Again, we haven’t even been on a date.

She says that we are too opposite, we don’t have enough in common, that we are too different.

Yet again, we haven’t even gone on a date.

I really know jack shit about her other then she can have sex for hours and likes pain. Two thumbs up from me. I don’t know how she was making all of these assumptions without even really knowing me. My roomie said it was because she was a ’professional,’ a degree, a career, a house and I’m a line cook who parties a lot and failed out of college. He seems to think she would view me as not having any ‘potential.’ What the fuck? Really? I didn’t believe him until I pretty much asked her the same in a text and she agreed with him. She was supposed to be a ‘hippie?’ Bullshit bitch, she’s apparently just like every other stuck up woman who would rather be gold-digging then actually looking for someone who would treat her right. If that’s the case, and she’s really that vain, I’m glad I gave up. I hope she's not though...I hope she's just dumb. Personally I don’t care how a woman dresses, what she does for a living, or where she lives. If she fit’s the tiny criteria and is intelligent and cultured, she could have blue hair and live in a hotel for all I give a fuck.

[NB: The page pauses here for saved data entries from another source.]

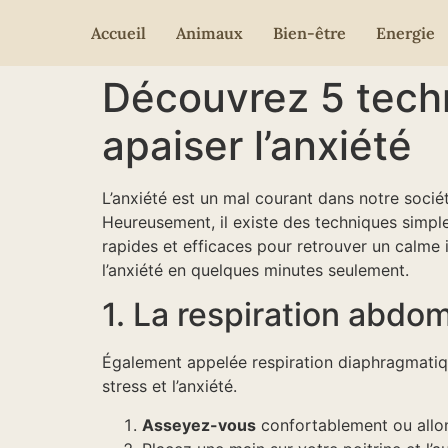
Accueil
Animaux
Bien-être
Energie
Découvrez 5 techn
apaiser l’anxiété
L’anxiété est un mal courant dans notre socié
Heureusement, il existe des techniques simple
rapides et efficaces pour retrouver un calme i
l’anxiété en quelques minutes seulement.
1. La respiration abdo
Également appelée respiration diaphragmatiqu
stress et l’anxiété.
Asseyez-vous
confortablement ou allo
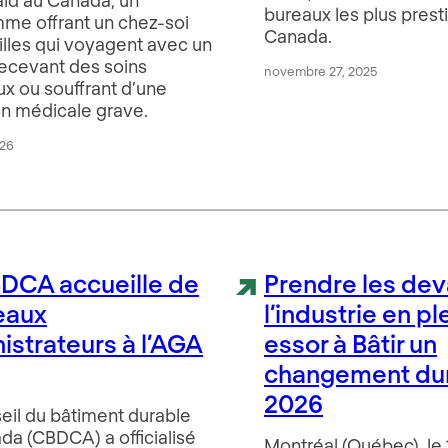
bureaux les plus prest
me offrant un chez-soi
Canada.
illes qui voyagent avec un
recevant des soins
novembre 27, 2025
x ou souffrant d’une
on médicale grave.
026
DCA accueille de
Prendre les dev
eaux
l’industrie en pl
istrateurs à l’AGA
essor à Bâtir un
changement du
2026
eil du bâtiment durable
da (CBDCA) a officialisé
Montréal (Québec), le 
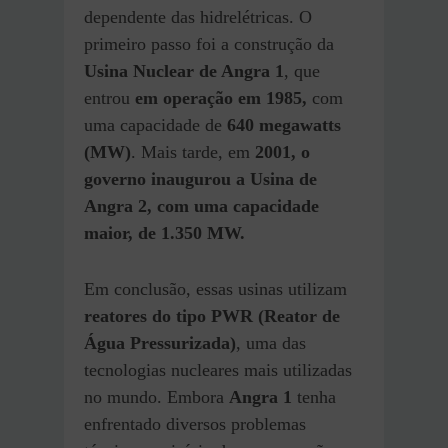
dependente das hidrelétricas. O
primeiro passo foi a construção da
Usina Nuclear de Angra 1
, que
entrou
em operação em 1985,
com
uma capacidade de
640 megawatts
(MW)
. Mais tarde, em
2001, o
governo inaugurou a Usina de
Angra 2, com uma capacidade
maior, de 1.350 MW.
Em conclusão, essas usinas utilizam
reatores do tipo PWR (Reator de
Água Pressurizada)
, uma das
tecnologias nucleares mais utilizadas
no mundo. Embora
Angra 1
tenha
enfrentado diversos problemas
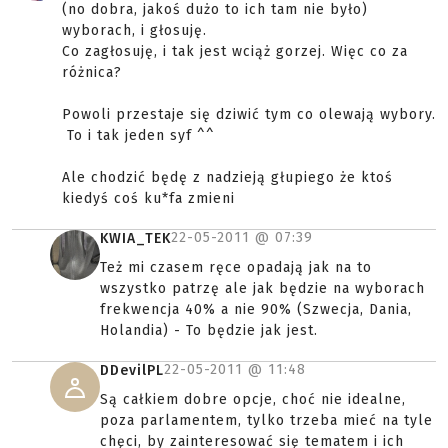
(no dobra, jakoś dużo to ich tam nie było)
wyborach, i głosuję.
Co zagłosuję, i tak jest wciąż gorzej. Więc co za
różnica?
Powoli przestaje się dziwić tym co olewają wybory.
To i tak jeden syf ^^
Ale chodzić będę z nadzieją głupiego że ktoś
kiedyś coś ku*fa zmieni
22-05-2011 @
07:39
KWIA_TEK
Też mi czasem ręce opadają jak na to
wszystko patrzę ale jak będzie na wyborach
frekwencja 40% a nie 90% (Szwecja, Dania,
Holandia) - To będzie jak jest.
22-05-2011 @
11:48
DDevilPL
Są całkiem dobre opcje, choć nie idealne,
poza parlamentem, tylko trzeba mieć na tyle
chęci, by zainteresować się tematem i ich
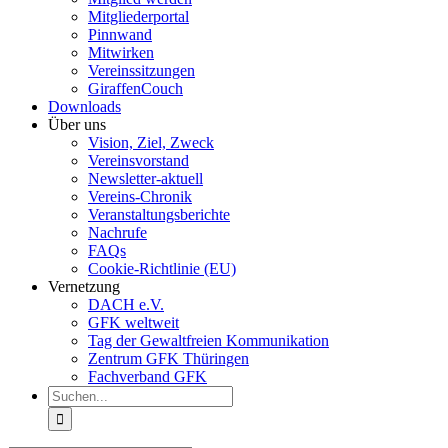
Mitgliederportal
Pinnwand
Mitwirken
Vereinssitzungen
GiraffenCouch
Downloads
Über uns
Vision, Ziel, Zweck
Vereinsvorstand
Newsletter-aktuell
Vereins-Chronik
Veranstaltungsberichte
Nachrufe
FAQs
Cookie-Richtlinie (EU)
Vernetzung
DACH e.V.
GFK weltweit
Tag der Gewaltfreien Kommunikation
Zentrum GFK Thüringen
Fachverband GFK
Suche
nach:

I’m just confused, and a little hurt, I don’t just fuck random women, I don’t do one night stands. I told her the first time we had sex that I have been in a relationship with everyone I’ve slept with, and she liked that. At least I thought she did. I don’t know how you go from talking to a person and fucking around with them for ten hours to not even wanting to see them in less then a week, Sunday-Thursday…two days of marathon sex and plenty of texting rolled in there.

To make it worse. I got drunk texting her and turned into a bawling idiot. I looked back at my messages when I woke up and went “Fuck.” I never cry…I’m like a goddamn rock…and this woman just had me crying like a baby in my fucking beer, just because she won’t even go on a single date with me. What the fuck. That date, was going to be as follows, had she agreed to it.

Last night when I got off work I was going to take a shower and go to her place and fuck her brains out, wake up and she makes me vegan pancakes (I’ve never had them and she told me she would make them for me), go for a hike with her dogs, come back for more sex, go eat at this place called Café Sunflower that was ranked one of the top 10 vegan restaurants in the country, go out for drinks, come back for more sex. Tell me that does not sound like one of the best fucking days…ever. I’d love it.

Anyway, I guess if there was a plus side she has made me want to start dating again. Also, I’m becoming the flirt I used to be. This could be a good thing…or a bad thing…considering my ‘asshole‘ nature seems to come back too.